Affiliated 12/13, Fellow 10/11/12

literature, cultural history, philosophy of science

ICI Berlin
Christinenstraße 18-19, Haus 8
D-10119 Berlin



Vita

Ben Dawson studied English in Durham and London. He has taught Romantic poetry and critical theory at the University of London (Queen Mary’s and Birkbeck). His PhD (Birkbeck, 2012) develops a correlation and interaction between the philosophical trajectory from late Kant to early Hegel and a structural transformation of experimental practices essential to the emergence of 'biology'. His wider interests are in the articulations between a Christian/post-Christian ‘anti-legalism’—the long tradition of campaign against dogma and institution—and the scientific and social systems characteristic of modernity. These concerns centre on the intersections of experimental, governmental, and poetic paradigms in the Romantic period.

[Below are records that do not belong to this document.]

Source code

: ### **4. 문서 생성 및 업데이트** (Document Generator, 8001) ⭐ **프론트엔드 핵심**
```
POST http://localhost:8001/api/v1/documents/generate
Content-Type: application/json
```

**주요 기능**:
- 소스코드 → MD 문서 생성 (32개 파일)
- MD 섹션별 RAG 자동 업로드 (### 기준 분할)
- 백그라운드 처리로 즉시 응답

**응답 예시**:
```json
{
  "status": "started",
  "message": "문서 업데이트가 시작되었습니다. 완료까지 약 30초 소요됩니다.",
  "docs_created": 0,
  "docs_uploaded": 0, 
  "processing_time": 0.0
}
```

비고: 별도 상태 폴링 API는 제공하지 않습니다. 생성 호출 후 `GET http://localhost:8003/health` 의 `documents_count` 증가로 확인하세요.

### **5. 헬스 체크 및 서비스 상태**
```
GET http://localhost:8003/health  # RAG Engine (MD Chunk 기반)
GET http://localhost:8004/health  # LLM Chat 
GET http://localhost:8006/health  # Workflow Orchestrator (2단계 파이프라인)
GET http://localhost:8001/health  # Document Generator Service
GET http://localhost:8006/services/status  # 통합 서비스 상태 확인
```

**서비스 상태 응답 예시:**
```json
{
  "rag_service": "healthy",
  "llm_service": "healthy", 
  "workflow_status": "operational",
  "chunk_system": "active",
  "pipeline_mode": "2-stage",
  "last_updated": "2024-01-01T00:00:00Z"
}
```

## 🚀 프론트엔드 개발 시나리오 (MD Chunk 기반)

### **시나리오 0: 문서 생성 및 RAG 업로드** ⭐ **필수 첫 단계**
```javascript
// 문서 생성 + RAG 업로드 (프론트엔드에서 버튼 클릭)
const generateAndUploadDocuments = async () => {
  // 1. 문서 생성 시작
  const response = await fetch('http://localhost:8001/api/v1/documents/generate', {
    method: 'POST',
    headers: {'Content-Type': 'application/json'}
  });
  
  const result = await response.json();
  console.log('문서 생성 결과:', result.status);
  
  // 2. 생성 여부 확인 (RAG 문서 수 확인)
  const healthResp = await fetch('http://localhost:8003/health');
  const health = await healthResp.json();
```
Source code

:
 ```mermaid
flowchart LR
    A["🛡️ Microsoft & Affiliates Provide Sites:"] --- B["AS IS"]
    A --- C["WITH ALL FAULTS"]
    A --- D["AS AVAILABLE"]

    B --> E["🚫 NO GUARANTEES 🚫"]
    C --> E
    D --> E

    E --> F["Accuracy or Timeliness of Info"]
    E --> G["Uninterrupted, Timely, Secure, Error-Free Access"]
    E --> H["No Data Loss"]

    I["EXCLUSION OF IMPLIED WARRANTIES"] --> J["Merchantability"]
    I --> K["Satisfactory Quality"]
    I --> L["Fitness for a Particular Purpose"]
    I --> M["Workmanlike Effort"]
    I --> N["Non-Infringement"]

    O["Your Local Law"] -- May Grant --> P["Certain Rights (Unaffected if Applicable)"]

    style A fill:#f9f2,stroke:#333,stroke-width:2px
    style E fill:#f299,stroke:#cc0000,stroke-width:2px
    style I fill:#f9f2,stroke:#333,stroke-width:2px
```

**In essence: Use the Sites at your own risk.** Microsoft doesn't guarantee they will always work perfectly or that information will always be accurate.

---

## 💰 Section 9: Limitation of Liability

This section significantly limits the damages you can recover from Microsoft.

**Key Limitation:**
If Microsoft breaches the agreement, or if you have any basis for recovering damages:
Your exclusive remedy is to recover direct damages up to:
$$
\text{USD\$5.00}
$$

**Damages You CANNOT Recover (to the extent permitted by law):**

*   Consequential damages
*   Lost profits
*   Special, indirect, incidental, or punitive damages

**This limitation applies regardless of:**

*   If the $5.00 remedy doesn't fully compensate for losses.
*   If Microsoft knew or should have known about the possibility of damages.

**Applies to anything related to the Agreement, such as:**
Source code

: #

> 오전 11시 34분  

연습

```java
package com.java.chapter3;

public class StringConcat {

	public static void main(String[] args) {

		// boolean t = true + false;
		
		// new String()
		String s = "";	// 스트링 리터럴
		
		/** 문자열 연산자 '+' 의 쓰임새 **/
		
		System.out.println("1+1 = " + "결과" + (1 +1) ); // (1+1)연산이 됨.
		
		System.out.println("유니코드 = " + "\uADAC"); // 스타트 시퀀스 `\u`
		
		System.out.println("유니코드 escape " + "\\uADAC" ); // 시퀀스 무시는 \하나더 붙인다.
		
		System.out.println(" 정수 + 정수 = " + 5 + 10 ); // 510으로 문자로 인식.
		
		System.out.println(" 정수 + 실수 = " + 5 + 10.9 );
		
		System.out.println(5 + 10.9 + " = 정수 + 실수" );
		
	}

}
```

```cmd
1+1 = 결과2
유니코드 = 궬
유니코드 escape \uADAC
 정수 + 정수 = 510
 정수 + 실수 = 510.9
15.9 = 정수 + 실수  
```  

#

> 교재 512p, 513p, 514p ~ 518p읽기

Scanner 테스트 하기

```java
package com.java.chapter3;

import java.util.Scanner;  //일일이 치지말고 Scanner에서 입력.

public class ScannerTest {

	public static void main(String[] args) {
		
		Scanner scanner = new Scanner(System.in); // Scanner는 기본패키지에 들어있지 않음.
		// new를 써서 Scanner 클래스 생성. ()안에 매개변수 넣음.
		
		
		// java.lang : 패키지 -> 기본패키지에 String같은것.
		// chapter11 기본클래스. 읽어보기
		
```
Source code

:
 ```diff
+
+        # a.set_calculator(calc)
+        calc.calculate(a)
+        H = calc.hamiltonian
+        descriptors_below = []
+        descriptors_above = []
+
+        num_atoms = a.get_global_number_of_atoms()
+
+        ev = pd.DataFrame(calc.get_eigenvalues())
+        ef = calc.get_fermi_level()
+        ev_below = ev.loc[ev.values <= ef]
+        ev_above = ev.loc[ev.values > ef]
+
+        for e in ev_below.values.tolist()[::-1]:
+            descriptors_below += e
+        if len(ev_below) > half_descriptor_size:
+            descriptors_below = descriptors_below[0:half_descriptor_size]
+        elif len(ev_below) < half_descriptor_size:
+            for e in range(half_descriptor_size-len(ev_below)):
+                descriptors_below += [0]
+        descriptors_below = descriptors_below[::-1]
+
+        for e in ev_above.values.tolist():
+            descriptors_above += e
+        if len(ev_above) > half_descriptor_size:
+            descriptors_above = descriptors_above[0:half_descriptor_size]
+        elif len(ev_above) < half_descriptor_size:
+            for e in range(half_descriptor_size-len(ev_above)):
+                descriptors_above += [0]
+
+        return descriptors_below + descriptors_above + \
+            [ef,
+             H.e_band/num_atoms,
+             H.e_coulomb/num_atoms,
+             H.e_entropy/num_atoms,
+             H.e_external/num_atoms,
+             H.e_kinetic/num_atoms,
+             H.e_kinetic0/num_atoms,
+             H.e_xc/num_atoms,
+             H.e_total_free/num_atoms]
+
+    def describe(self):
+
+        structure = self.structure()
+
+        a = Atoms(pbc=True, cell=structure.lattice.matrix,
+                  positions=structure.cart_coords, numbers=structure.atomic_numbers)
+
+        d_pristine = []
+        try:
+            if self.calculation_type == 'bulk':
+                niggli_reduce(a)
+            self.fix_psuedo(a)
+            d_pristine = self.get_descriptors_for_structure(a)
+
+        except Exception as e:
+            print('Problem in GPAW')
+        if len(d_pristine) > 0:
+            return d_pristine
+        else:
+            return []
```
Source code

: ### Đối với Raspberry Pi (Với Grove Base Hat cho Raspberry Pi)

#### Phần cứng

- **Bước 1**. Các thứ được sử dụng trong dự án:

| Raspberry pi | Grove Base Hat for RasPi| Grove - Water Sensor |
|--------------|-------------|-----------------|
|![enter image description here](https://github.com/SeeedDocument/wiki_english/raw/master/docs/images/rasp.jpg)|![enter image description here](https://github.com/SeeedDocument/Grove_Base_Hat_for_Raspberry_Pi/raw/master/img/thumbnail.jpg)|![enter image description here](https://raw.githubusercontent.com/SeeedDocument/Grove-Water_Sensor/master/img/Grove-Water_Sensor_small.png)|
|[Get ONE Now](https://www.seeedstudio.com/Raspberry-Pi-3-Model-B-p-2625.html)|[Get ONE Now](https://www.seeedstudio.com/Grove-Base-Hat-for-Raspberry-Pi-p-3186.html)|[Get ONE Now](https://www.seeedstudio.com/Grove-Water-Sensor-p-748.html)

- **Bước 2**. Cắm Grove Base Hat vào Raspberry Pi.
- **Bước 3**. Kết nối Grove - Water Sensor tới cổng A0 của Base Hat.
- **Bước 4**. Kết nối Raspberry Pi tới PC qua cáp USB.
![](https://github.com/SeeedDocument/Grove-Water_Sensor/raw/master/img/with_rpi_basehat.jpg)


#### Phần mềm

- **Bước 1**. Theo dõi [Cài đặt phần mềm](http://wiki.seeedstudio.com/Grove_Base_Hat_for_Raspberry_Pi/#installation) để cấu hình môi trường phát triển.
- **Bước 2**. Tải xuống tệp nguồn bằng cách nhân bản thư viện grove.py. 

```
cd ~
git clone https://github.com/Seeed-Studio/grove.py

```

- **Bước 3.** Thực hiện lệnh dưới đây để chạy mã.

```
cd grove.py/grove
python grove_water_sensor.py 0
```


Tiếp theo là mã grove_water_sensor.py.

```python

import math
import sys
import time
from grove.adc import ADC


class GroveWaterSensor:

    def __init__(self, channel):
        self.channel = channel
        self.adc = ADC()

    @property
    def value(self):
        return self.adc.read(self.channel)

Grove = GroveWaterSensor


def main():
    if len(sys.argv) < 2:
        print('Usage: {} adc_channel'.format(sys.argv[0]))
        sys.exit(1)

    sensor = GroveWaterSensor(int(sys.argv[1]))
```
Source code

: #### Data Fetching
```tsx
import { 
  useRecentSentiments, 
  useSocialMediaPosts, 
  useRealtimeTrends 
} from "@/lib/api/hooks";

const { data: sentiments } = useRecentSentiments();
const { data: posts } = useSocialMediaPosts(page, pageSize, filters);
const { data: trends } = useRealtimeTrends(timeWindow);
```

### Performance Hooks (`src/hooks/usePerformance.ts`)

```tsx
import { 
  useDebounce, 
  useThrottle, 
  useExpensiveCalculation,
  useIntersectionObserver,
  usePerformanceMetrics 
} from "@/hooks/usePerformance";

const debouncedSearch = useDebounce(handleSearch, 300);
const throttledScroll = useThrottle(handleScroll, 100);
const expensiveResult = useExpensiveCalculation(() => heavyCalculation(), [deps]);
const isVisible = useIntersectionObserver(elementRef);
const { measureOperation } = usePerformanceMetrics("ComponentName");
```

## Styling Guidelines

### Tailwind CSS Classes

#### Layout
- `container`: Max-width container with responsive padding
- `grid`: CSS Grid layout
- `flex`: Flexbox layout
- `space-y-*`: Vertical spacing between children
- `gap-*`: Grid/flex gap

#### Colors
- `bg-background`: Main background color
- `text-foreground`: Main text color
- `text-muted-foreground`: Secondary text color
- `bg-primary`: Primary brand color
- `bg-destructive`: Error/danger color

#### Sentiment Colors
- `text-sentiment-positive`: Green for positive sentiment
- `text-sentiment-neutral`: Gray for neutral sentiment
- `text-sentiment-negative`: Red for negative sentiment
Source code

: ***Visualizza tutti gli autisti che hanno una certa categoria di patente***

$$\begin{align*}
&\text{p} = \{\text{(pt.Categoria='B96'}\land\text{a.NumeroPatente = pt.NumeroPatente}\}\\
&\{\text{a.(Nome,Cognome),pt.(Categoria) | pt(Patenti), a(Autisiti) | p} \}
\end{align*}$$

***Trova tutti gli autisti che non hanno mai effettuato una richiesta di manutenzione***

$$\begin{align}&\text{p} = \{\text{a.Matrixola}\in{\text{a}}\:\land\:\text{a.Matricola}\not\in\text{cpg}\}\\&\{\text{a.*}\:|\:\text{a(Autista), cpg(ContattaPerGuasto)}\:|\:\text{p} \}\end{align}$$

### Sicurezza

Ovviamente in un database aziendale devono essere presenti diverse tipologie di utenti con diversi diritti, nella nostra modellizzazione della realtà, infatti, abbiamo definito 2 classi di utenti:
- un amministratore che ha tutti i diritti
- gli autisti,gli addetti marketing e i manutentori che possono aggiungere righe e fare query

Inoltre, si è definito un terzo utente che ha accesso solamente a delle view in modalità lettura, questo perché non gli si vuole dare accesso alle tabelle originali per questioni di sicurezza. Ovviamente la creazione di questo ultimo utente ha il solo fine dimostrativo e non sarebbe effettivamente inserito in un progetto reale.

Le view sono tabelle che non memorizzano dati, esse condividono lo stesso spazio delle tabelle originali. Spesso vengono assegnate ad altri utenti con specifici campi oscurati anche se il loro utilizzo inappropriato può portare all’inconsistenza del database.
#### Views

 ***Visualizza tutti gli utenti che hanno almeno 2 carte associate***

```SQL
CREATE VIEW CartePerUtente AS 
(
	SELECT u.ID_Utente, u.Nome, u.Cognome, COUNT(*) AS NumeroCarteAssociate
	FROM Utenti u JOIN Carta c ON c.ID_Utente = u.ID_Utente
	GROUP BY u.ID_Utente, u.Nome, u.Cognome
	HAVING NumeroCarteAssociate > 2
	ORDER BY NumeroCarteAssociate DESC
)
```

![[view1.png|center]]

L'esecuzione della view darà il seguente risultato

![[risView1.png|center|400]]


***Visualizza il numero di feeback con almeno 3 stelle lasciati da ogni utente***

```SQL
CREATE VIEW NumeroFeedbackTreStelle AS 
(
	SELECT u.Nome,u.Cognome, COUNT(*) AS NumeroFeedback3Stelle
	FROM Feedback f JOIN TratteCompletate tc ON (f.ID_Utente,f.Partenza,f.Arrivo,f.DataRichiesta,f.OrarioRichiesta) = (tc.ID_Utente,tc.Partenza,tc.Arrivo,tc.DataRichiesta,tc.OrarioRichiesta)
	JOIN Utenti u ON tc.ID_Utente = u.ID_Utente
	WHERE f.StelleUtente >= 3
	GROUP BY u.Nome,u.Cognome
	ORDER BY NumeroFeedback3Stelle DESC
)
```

Salvation through Experiment: Autobiographical Research Machine 1800

This project examines the relation, in various experimental doctrines (Experimentallehren) around 1800, of meditative/‘first-personal’ and demonstrative/impersonal perspectives. The guiding hypothesis is that if ‘research’ (which Heidegger correctly grasped as the essence of what is still called science) is comprehended in this way as a bipolar ‘machine’ in which ascetic-liturgical and demonstrative-doctrinal schemas intersect and struggle, what may come to light is an intricate entanglement (perhaps even a more-or-less secret solidarity) between soteriological and epistemological economies in the modern age.

ICI Project (2010-12)

Cognition/Volition: Two Figures of the Human in the Age of Experimental Systems

This research adopted the multistable figure as a potential model for the complex relationship (more an unmediated exposure than a mediated antagonism) between two co-existing aspects of human subjectivity in modern society. Taking the dawn of bioscience in the 1790s as the crucible of a particular knowledge/power configuration that continues to determine the present, the project attempted critically to reconstruct a bifurcation and 'instrumentalization' of the human subject within the mode of epistemic production dominant in capitalist society: experimental systems. It drew on the work of Latour and Rheinberger, while developing the genealogical analyses of Foucault and Agamben, to elaborate the co-evolution of an experimentalization of knowledge and a governmentalization of power in modern society. Combining empirical investigations of 18th-century laboratory life with theoretical analysis of self-organization (drawing particularly on Hegel), the aim was to expose a split and a tension, especially discernible at this time, between the substance and function of the living human subject.